• WHAT IS REQUIRED
A faithful, word-for-word copy of the data below is required, without pictures.

• STORED DATA
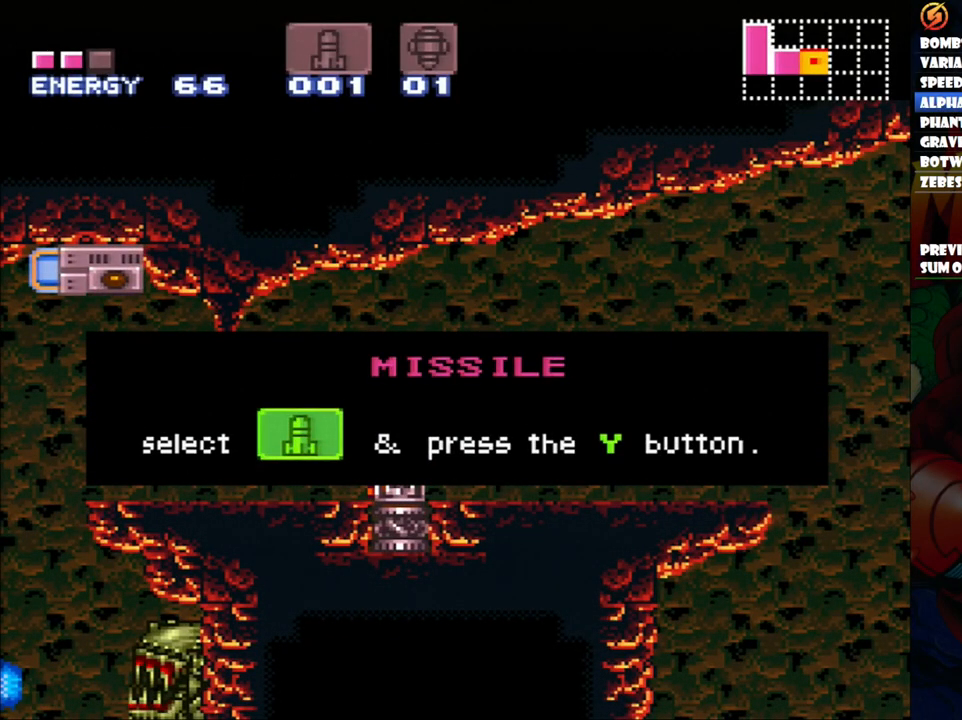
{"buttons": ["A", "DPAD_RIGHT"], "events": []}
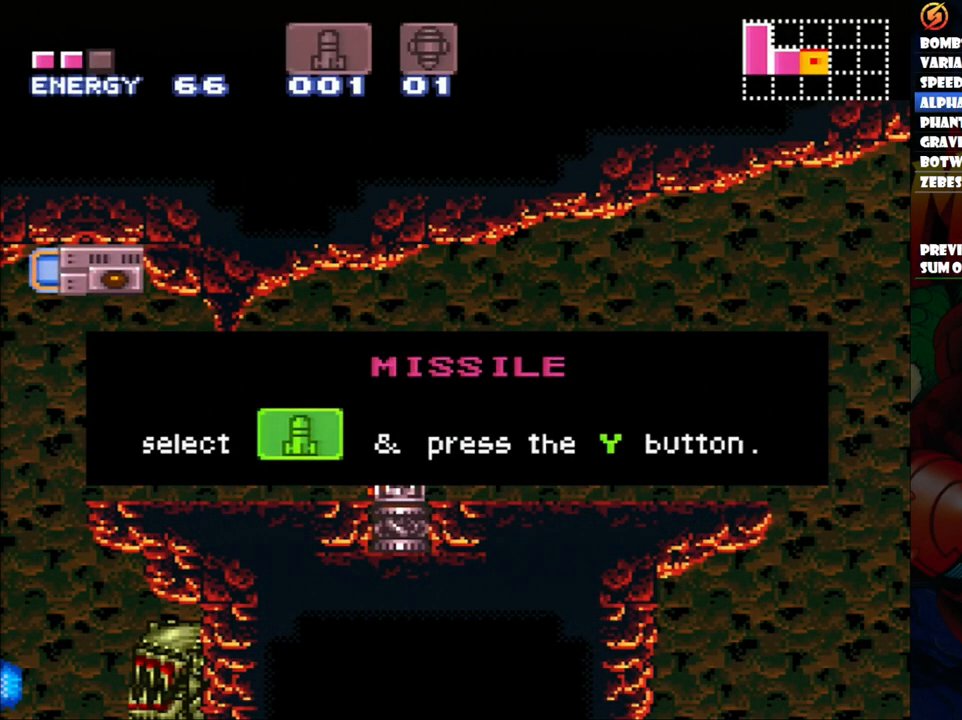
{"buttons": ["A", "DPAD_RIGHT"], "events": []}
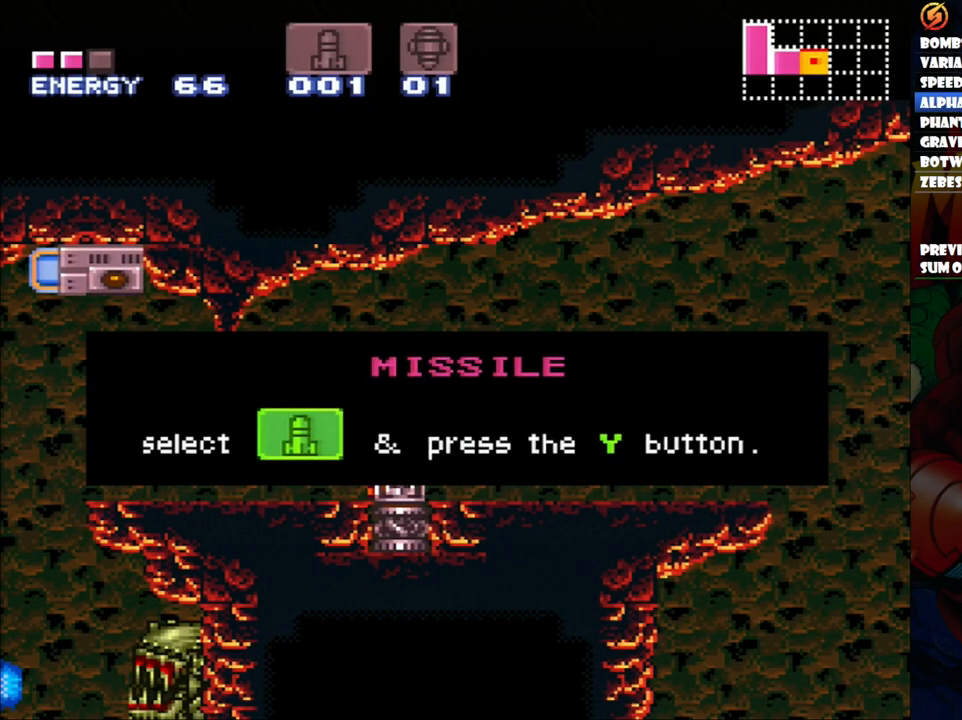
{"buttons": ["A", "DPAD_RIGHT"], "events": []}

• SOLUTION TO THE PROBLEM
{"buttons": ["A", "DPAD_RIGHT"], "events": []}
{"buttons": ["A", "DPAD_RIGHT"], "events": []}
{"buttons": ["A", "DPAD_RIGHT"], "events": []}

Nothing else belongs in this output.